## Extract Features

At this point, we have **manually annotated** 19 sentences with the word `compound` used in the chemical-compound sense, and 21 sentences with the word `compound` used in the multiple/composite sense. These have been stored as an additional column in the input file.

The paper states that the Label Propagation solution works well when the manual annotations cover about 10% of the dataset. In our case, this is approximately 5% of the dataset.

In this notebook, we build feature vectors for each sentence using features described in the paper as follows.

    We used three types of features to capture contextual information: part-of-speech of neighboring words with position information, unordered single words in topical context, and local collocations

This translates into the following features for our implementation.

* TF-IDF vectors for terms, bigrams, and trigrams.
* TF-IDF vectors for part of speech trigrams.

We then compute the sentence-sentence similarity matrix using cosine similarity, this is the initial version of our graph adjacency matrix.

We then sparsify the graph by discarding all but the top k (k=5) similar sentences for each, and finally remove any self edges by zero-ing out the diagonal.

In [1]:
import numpy as np
import os
import re
import spacy
import string

from sklearn.feature_extraction.text import TfidfVectorizer

In [2]:
DATA_DIR = "../data"
SENTS_FILEPATH = os.path.join(DATA_DIR, "sentences-compound-plabels.tsv")

SIM_MATRIX_FILEPATH = os.path.join(DATA_DIR, "sim-matrix.npy")

NUM_EDGES_TO_KEEP = 5

### Global variables

Declare some things that we will use multiple times later.

In [3]:
nlp = spacy.load("en_core_web_sm")
punct_pattern = "|".join(["\\" + c for c in string.punctuation])

### Clean input text

Excel went ahead and randomly decided to enclose some of the sentences in quotes.
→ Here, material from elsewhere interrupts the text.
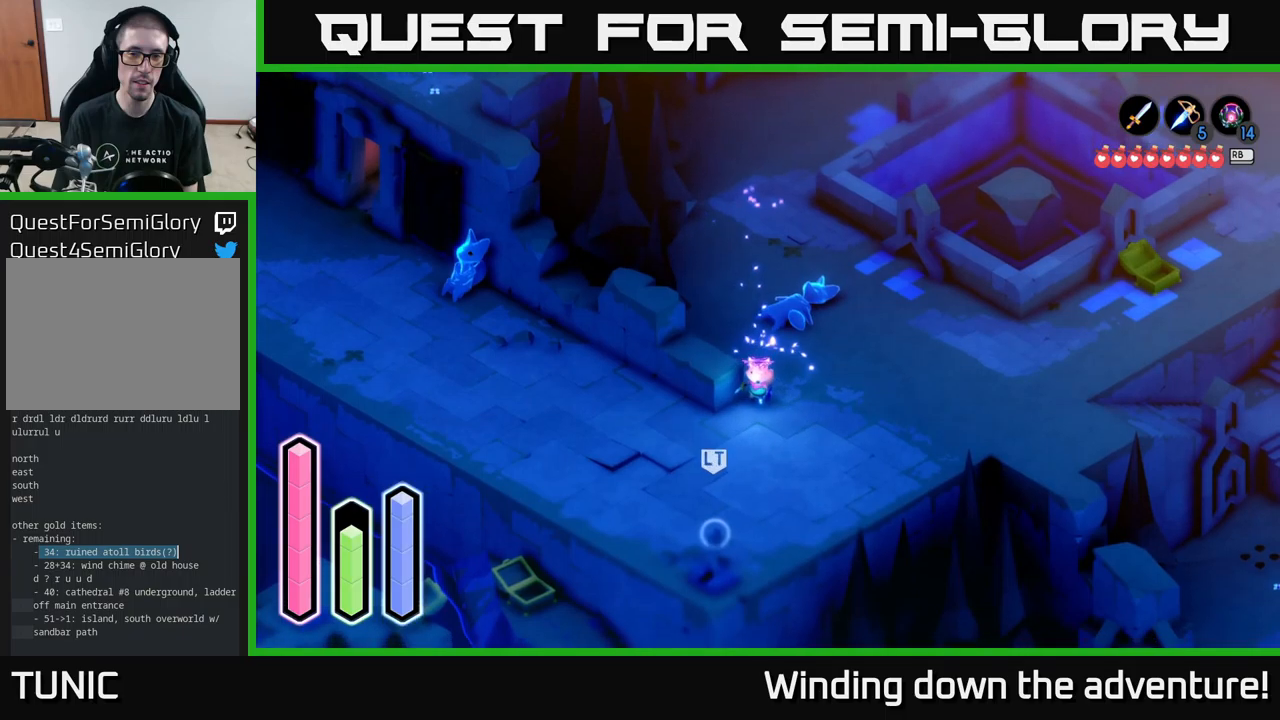
{"buttons": [], "left_stick": "left", "right_stick": "center", "events": [[417, "left_stick", "left"]]}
So the cleaning of input text consists of conditionally removing the enclosing quotes, lowercasing the text, and replacing punctuation with space.

In [4]:
def clean_text(sent_text, punct_pattern):
    # remove bounding quotes
    if sent_text.startswith("\"") and sent_text.endswith("\""):
        sent_text = sent_text[1:-1]
    # lowercase sentence
    sent_text = sent_text.lower()
    # replace punctuations with space
    sent_text = re.sub(punct_pattern, " ", sent_text)
    sent_text = re.sub("\s+", " ", sent_text)
    return sent_text


# test
s = "\"Two of the case subjects were compound heterozygous, including for a variant observed in six control subjects, and one was homozygous.\""
print(clean_text(s, punct_pattern))

two of the case subjects were compound heterozygous including for a variant observed in six control subjects and one was homozygous 


### Extracting POS tags

For each sentence, we will create the corresponding POS tag sequence as a string. This string will be passed into the Scikit-learn vectorizer similar to the sentence text.

In [5]:
def extract_pos_tags(sent_text, nlp):
    pos_tags = []
    doc = nlp(sent_text)
    for token in doc:
        pos_tags.append(token.pos_)
    # return POS tags as a string
    return " ".join(pos_tags)


# test
print(extract_pos_tags(s, nlp))

PUNCT NUM ADP DET NOUN NOUN VERB ADJ ADJ PUNCT VERB ADP DET NOUN VERB ADP NUM NOUN NOUN PUNCT CCONJ NUM VERB ADJ PUNCT PUNCT


### Vectorize text and POS sequences

For each sentence, we create TF-IDF vectors corresponding to the token n-grams (for n=1..3) and POS 3-grams. These two vectors are concatenated and represent the combined feature vector for the sentence.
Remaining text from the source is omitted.